As Network World blogger Jon Oltsik, a principal analyst at the Enterprise Strategy Group, said in a post, “Everyone was talking about data center fabrics last year — TRILL, SPB, QFabric, FabricPath, etc. This year however, hardly a word was spoken.”
The buzz instead was about software-defined networks, decoupling the network control plane from the data plane and using the OpenFlow protocol to give servers, which inherit network control, access to devices such as switches and routers.
Driving the interest? While virtualization has made it possible to create VMs in minutes, the network changes required can take days because they involve multiple people and multiple tools to update port groups, change virtual router settings, update firewalls, take care of management tools, etc. Offloading that control to servers will simplify and speed the process, making it possible for changes to be propagated across multiple tiers of infrastructure in one fell swoop.

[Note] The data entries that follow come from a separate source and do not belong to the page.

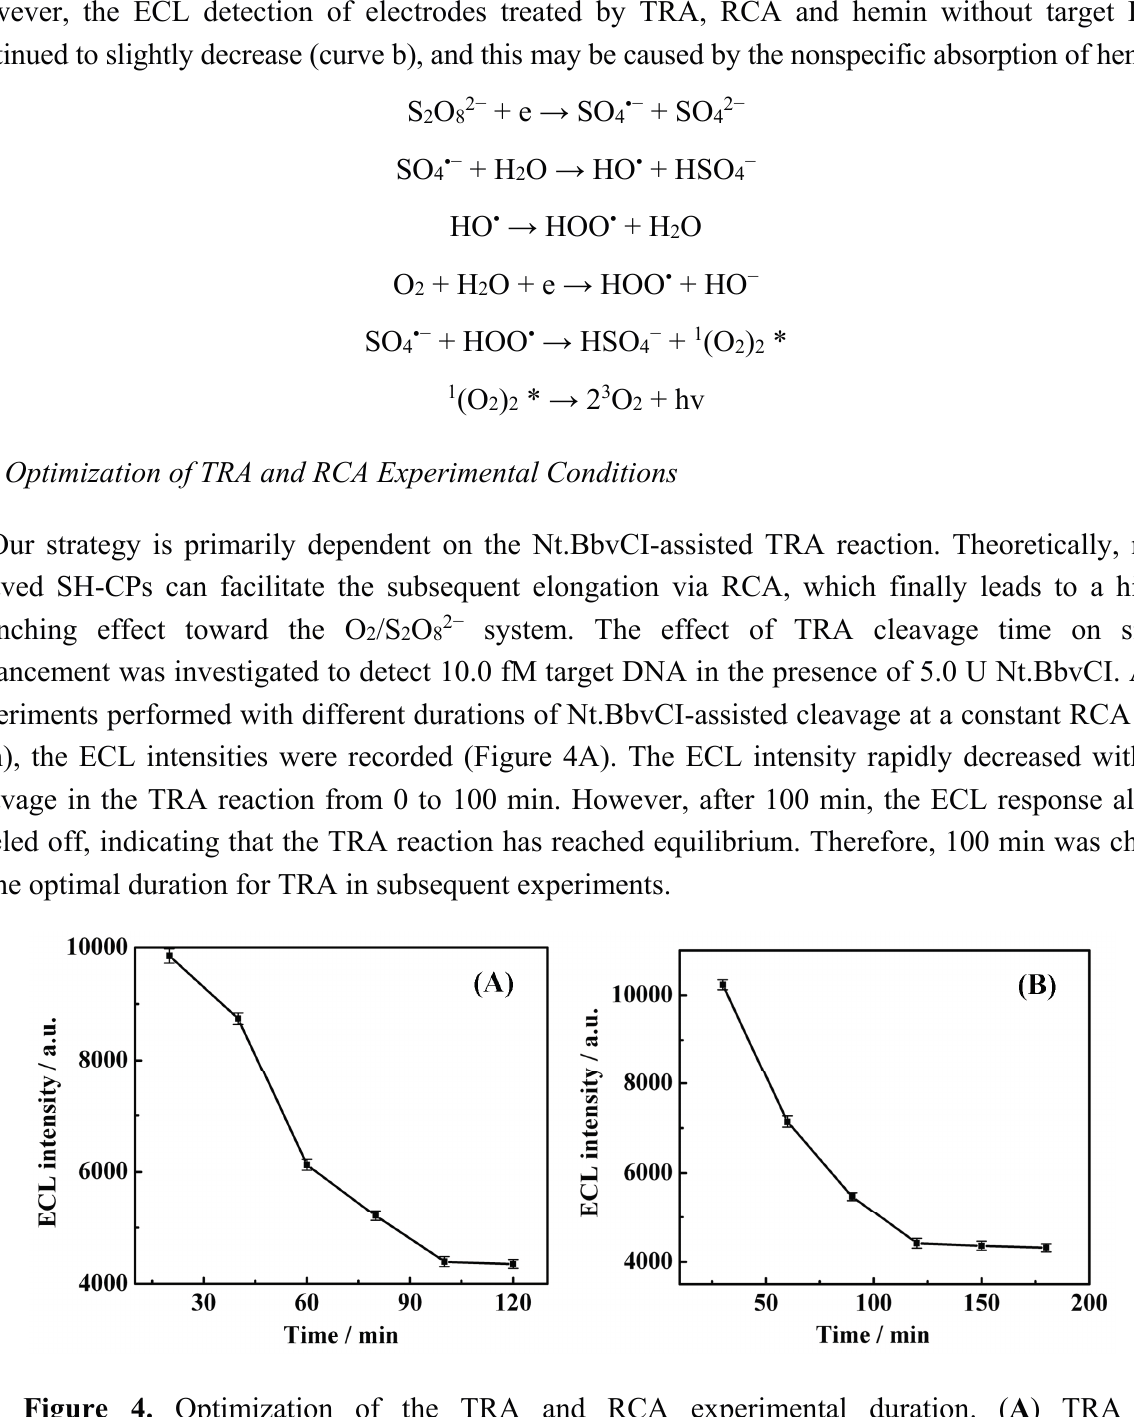
Figure 4. Optimization of the TRA and RCA experimental duration. ( A ) TRA duration-dependent ECL intensity; ( B ) RCA duration-dependent ECL intensity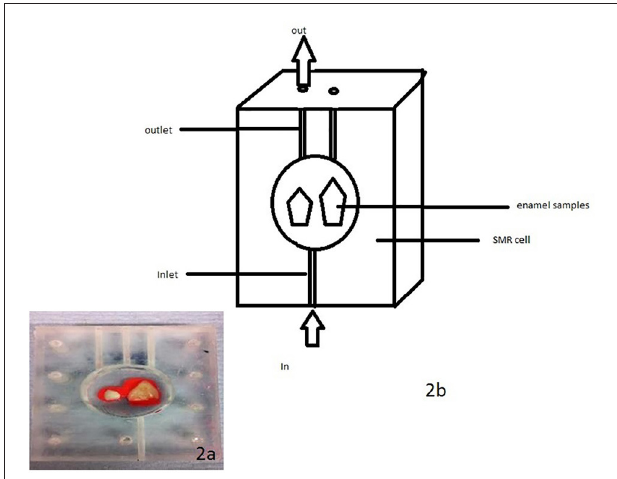
FIGURE 2 | (a,b) A photo and schematic diagram of human enamel blocks in an SMR cell with figure (b) showing the flow of acid into and out of the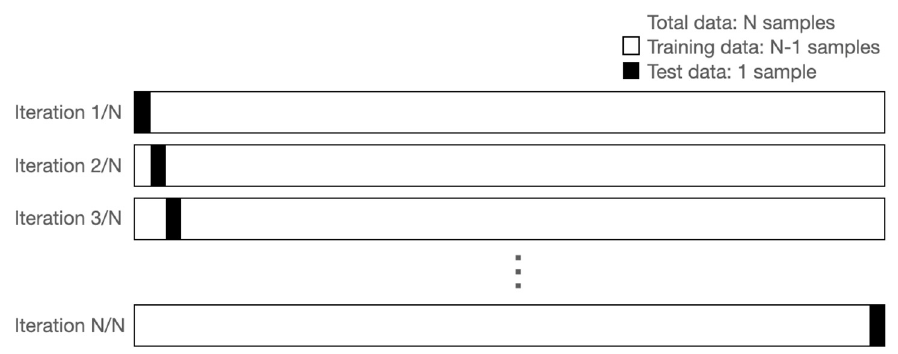
Figure 1. Leave-one-out cross validation.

It is still early days, and attendees at the show flocked to educational sessions on SDN and OpenFlow looking to learn more. This isn’t to say the network fabric discussion is over; it has just been eclipsed.
One of the other overarching themes at the show, as you would expect, was cloud computing. In fact, SDN and cloud are all part and parcel of the same movement toward software-controlled everything. Many Interop speakers, in fact, were using the term “software-defined data center” as a description of an emerging future state, presumably ultra elastic environments that can morph to meet shifting demands.
He may not be there quite yet, but Zynga CTO of Infrastructure Allan Leinwand used his keynote address to describe his amazingly flexible cloud environment.
Zynga, the company that produces “FarmVille” and other popular online games, has experienced tremendous growth, at one point scaling servers 100:1 year over year. It couldn’t keep up with that in the early days so turned to a cloud supplier mid-2009. But by the beginning of 2011 the company realized it wanted to own the core and just rent capacity to accommodate the spikes, so it set out to build a private cloud.
Six months after a proof of concept, Zynga’s zCloud was in full production, and by the end of the year it was supporting 80 per cent of the company’s compute load. The most fascinating nugget: Zynga was able to support on one highly tuned zCloud server the loads from three public cloud servers. Today Zynga operates what Leinwand says is the largest hybrid cloud in the world.
All the virtual pieces are aligning nicely, and it isn’t unreasonable to expect that software-defined data centers will be within reach by the end of the decade.